§ WHAT YOU SHOULD DO: Look through the entries below and copy exactly the part that begins with the line containing "temperaturą powyżej 20°C." and ends with the line containing "Artículos relacionados". Do not copy the pictures.

SUPPLIED DATA: Begin

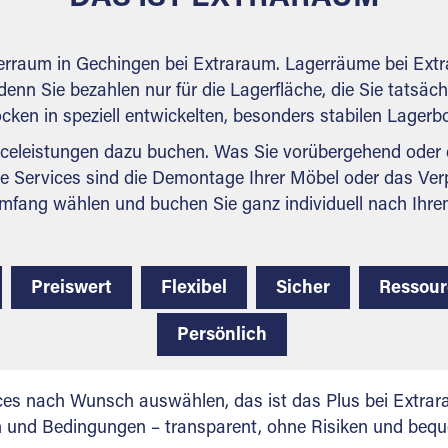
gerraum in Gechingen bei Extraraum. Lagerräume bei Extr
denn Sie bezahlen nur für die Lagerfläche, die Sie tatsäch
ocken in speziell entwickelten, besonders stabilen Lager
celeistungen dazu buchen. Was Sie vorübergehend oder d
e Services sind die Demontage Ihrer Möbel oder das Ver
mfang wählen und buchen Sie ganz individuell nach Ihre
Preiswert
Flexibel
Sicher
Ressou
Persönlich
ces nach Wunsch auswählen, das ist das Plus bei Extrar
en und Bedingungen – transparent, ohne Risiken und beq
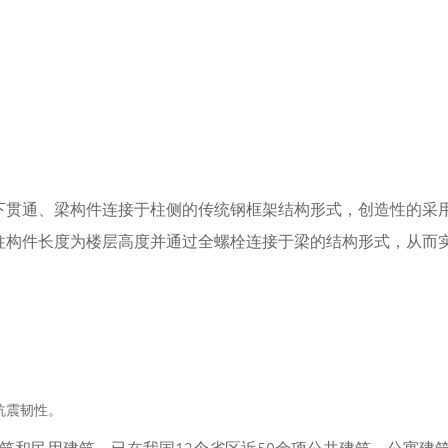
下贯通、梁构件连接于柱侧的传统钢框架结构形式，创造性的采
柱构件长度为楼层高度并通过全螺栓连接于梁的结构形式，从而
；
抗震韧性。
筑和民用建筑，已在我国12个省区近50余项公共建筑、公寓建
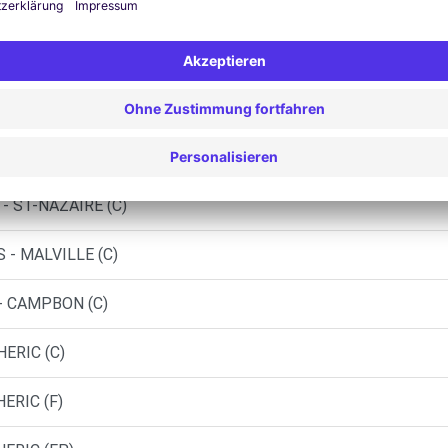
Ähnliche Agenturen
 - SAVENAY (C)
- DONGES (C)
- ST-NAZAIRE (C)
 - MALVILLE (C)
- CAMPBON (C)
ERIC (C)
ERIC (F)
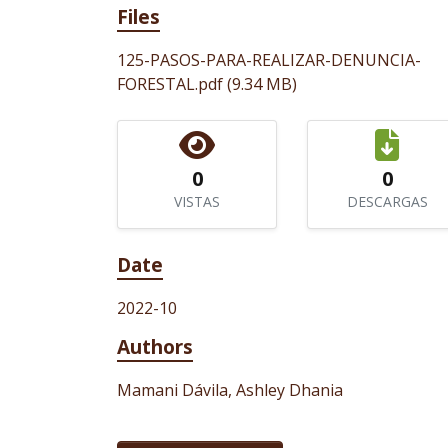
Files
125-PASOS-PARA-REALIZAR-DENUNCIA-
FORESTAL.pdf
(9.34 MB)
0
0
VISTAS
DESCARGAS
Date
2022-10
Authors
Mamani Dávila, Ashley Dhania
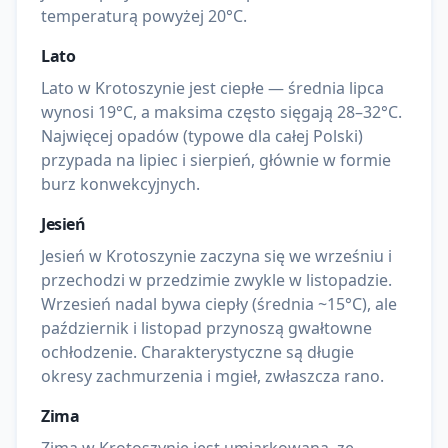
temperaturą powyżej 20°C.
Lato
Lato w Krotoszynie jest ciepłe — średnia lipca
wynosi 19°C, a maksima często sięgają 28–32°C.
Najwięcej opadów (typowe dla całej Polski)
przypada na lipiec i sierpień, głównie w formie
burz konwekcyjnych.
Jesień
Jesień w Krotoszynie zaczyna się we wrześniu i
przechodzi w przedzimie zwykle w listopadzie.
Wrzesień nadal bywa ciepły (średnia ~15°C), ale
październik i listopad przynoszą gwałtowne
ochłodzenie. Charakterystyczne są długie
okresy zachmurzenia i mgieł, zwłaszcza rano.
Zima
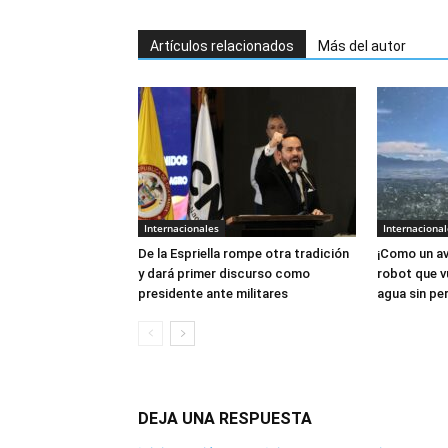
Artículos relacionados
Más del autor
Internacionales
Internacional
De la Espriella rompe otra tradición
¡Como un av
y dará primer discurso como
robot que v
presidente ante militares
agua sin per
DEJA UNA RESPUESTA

SUPPLIED DATA: End

§ OUTPUT FOR THIS TASK:
temperaturą powyżej 20°C.
Lato
Lato w Krotoszynie jest ciepłe — średnia lipca
wynosi 19°C, a maksima często sięgają 28–32°C.
Najwięcej opadów (typowe dla całej Polski)
przypada na lipiec i sierpień, głównie w formie
burz konwekcyjnych.
Jesień
Jesień w Krotoszynie zaczyna się we wrześniu i
przechodzi w przedzimie zwykle w listopadzie.
Wrzesień nadal bywa ciepły (średnia ~15°C), ale
październik i listopad przynoszą gwałtowne
ochłodzenie. Charakterystyczne są długie
okresy zachmurzenia i mgieł, zwłaszcza rano.
Zima
Artículos relacionados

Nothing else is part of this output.